* BEGIN Supplied text *

Instead, they are acquired through habit and stay with us by force of comfort. For example, if you drink a bottle of Coke or skip a workout today, you’re not going to go from healthy to unhealthy suddenly.

However, these choices can end up becoming bad habits through repetition and accumulate into a disaster.

Because bad habits are easy to acquire when there is a delay between action and consequence.

Don’t make Bad Choices all the time

The formula for failure is to consistently repeat a few small errors.

Just because the results aren’t immediately felt doesn’t mean consequences aren’t coming. Be smart enough to know the potential results of decisions. While good choices repeated make time your friend, bad ones make it your enemy.

Whatever your weaknesses and whatever their origins, don’t let the autopilots take command of your life.

The autopilots are the enemies stopping you from making the right decisions, and they are:

  1. The Emotional Autopilot: We react based on how we feel instead of what’s true.
  2. The Ego Autopilot: We get defensive when our ego or status feels attacked.
  3. The Social Autopilot: We go along with what everyone else is doing.
  4. The Comfort Autopilot: We stick with what’s familiar and avoid change.

I explained this in full detail in a previous article HERE.

The Two Ways of Managing Your Weaknesses

There are two ways to manage your weaknesses.

  1. Build your strengths to help you overcome the weaknesses you’ve acquired.
  2. Implement safeguards to help you manage any weaknesses you’re having trouble overcoming with strength alone.

The formula is simple: To think clearly and make good life-changing decisions, manage your inbuilt Weaknesses (e.g. hunger, thirst etc.) with safeguards. Then manage your acquired weaknesses (e.g. refusing to start something because of fear or coasting on your talent without hard work) by combining your safeguards with your strengths.

Safeguards: The Two Ways of Managing Your Weaknesses

Safeguards: The Two Ways of Managing Your Weaknesses

But there is something you must understand first…

Why We Fail to See Our Weaknesses?

We fail to see our own weaknesses for three main reasons.

  1. These weaknesses can be hard for us to detect because they’re part of the way we’re accustomed to thinking, feeling, and acting.
  2. Seeing our weaknesses bruises our egos. especially when they are behaviours that are deeply part of us.
  3. We have a limited perspective because it is very hard to understand a system that we are a part of.

When we fail to see our weaknesses, there is a gap in our thinking that comes from believing that the way we see the world is the way the world really works.

* END Supplied text *

In the passage on bad habits and weaknesses, give again the part that opens with the words "Whatever your weaknesses" and closes with "of what’s true.", swapping "autopilots" for "reflexes" wherever it appears.

* BEGIN Information given *

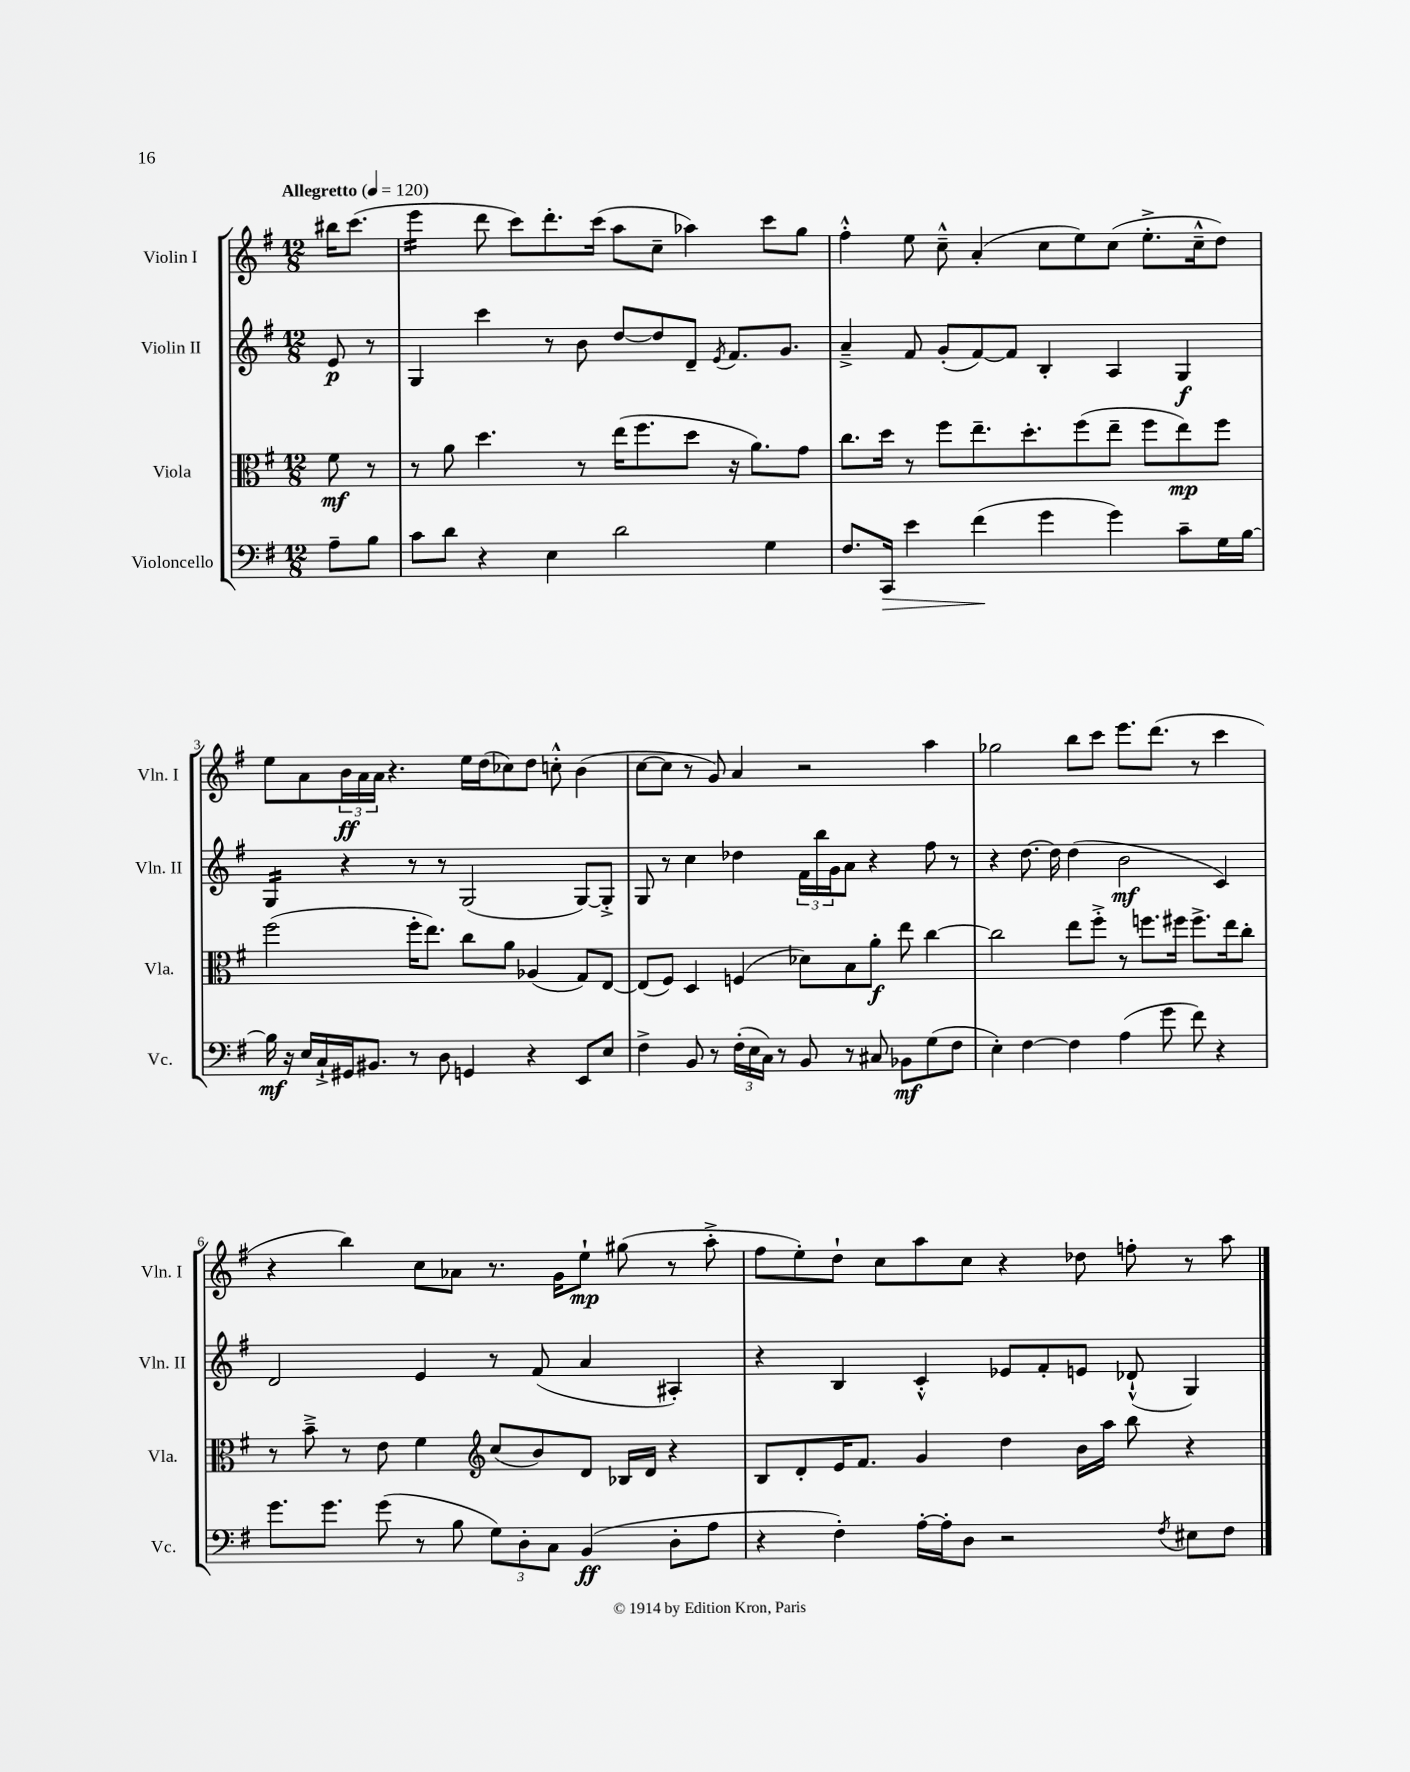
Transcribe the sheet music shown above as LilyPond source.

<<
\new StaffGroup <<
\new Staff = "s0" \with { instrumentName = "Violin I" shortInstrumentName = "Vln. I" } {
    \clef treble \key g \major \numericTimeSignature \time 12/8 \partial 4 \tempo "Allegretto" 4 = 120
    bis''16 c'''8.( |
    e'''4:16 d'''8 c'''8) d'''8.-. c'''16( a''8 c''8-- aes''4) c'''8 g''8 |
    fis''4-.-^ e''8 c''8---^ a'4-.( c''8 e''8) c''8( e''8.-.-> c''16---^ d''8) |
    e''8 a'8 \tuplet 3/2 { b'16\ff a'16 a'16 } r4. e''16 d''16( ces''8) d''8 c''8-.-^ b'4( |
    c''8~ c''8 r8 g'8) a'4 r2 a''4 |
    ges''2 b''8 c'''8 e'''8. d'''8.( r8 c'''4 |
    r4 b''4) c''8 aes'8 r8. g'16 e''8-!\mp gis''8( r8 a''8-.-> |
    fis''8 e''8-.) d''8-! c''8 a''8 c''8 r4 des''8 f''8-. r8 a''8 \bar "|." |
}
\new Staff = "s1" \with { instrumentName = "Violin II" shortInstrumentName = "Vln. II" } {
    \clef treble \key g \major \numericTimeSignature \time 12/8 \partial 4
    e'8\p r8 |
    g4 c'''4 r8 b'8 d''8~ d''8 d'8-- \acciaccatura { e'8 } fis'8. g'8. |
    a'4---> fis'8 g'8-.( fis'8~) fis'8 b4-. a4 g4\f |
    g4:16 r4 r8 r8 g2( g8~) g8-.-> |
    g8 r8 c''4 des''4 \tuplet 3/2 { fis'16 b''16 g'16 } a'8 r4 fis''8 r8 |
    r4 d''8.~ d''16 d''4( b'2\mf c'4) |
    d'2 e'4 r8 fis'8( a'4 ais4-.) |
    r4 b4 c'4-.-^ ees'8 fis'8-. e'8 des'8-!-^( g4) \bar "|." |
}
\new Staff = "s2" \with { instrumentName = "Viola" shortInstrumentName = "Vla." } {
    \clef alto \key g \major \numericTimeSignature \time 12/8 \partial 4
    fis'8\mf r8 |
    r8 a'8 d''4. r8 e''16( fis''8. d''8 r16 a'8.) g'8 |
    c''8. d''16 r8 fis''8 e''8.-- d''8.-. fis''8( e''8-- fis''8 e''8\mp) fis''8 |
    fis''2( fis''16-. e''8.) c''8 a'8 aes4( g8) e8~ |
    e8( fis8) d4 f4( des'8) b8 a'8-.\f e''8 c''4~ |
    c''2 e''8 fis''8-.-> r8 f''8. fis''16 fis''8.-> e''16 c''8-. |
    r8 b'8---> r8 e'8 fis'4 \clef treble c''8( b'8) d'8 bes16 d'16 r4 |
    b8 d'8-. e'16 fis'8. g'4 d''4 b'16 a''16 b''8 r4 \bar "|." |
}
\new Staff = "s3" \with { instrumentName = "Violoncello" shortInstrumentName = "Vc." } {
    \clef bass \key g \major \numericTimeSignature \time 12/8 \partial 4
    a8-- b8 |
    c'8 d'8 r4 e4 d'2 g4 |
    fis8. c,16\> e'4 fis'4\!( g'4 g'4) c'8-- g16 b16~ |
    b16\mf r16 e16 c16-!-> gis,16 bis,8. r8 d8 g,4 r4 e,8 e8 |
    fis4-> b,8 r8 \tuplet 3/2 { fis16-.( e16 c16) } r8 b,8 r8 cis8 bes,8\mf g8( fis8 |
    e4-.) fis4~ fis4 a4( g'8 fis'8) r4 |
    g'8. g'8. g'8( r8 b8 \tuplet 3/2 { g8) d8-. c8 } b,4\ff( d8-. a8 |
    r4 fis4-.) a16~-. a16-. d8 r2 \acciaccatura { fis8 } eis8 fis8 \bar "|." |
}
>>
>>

* END Information given *

● **Exercise response**:
Whatever your weaknesses and whatever their origins, don’t let the reflexes take command of your life.

The reflexes are the enemies stopping you from making the right decisions, and they are:

  1. The Emotional Autopilot: We react based on how we feel instead of what’s true.